TASK INSTRUCTIONS: Copy the text of all the items below, changing every "Apremont" to "Vertou" and leaving everything else as it is.

★ ★ ★ ★

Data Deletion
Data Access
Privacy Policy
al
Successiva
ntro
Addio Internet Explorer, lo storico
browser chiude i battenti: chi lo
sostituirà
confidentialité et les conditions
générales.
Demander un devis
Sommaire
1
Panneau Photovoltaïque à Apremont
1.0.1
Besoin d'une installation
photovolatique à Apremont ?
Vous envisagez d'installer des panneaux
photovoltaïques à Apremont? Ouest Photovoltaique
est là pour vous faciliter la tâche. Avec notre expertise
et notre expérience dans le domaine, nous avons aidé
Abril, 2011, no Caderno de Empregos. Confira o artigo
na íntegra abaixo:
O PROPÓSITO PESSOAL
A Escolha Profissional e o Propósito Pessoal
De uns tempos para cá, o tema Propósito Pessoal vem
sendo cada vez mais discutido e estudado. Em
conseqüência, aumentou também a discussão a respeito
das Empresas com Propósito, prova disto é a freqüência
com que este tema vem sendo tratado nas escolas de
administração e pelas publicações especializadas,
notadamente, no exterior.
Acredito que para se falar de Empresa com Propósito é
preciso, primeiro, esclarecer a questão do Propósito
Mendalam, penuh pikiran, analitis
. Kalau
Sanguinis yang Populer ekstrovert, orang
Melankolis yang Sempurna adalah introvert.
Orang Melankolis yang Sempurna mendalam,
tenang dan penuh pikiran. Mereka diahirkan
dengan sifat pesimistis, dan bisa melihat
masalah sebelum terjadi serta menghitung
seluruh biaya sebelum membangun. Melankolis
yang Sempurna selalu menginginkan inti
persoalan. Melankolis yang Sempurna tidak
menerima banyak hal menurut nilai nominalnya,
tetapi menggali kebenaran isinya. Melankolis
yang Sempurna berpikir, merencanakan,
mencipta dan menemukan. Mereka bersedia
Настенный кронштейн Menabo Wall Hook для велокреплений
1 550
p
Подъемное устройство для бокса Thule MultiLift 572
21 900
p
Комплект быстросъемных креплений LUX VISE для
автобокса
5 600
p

★ ★ ★ ★

REPLY TO THE TASK:
Data Deletion
Data Access
Privacy Policy
al
Successiva
ntro
Addio Internet Explorer, lo storico
browser chiude i battenti: chi lo
sostituirà
confidentialité et les conditions
générales.
Demander un devis
Sommaire
1
Panneau Photovoltaïque à Vertou
1.0.1
Besoin d'une installation
photovolatique à Vertou ?
Vous envisagez d'installer des panneaux
photovoltaïques à Vertou? Ouest Photovoltaique
est là pour vous faciliter la tâche. Avec notre expertise
et notre expérience dans le domaine, nous avons aidé
Abril, 2011, no Caderno de Empregos. Confira o artigo
na íntegra abaixo:
O PROPÓSITO PESSOAL
A Escolha Profissional e o Propósito Pessoal
De uns tempos para cá, o tema Propósito Pessoal vem
sendo cada vez mais discutido e estudado. Em
conseqüência, aumentou também a discussão a respeito
das Empresas com Propósito, prova disto é a freqüência
com que este tema vem sendo tratado nas escolas de
administração e pelas publicações especializadas,
notadamente, no exterior.
Acredito que para se falar de Empresa com Propósito é
preciso, primeiro, esclarecer a questão do Propósito
Mendalam, penuh pikiran, analitis
. Kalau
Sanguinis yang Populer ekstrovert, orang
Melankolis yang Sempurna adalah introvert.
Orang Melankolis yang Sempurna mendalam,
tenang dan penuh pikiran. Mereka diahirkan
dengan sifat pesimistis, dan bisa melihat
masalah sebelum terjadi serta menghitung
seluruh biaya sebelum membangun. Melankolis
yang Sempurna selalu menginginkan inti
persoalan. Melankolis yang Sempurna tidak
menerima banyak hal menurut nilai nominalnya,
tetapi menggali kebenaran isinya. Melankolis
yang Sempurna berpikir, merencanakan,
mencipta dan menemukan. Mereka bersedia
Настенный кронштейн Menabo Wall Hook для велокреплений
1 550
p
Подъемное устройство для бокса Thule MultiLift 572
21 900
p
Комплект быстросъемных креплений LUX VISE для
автобокса
5 600
p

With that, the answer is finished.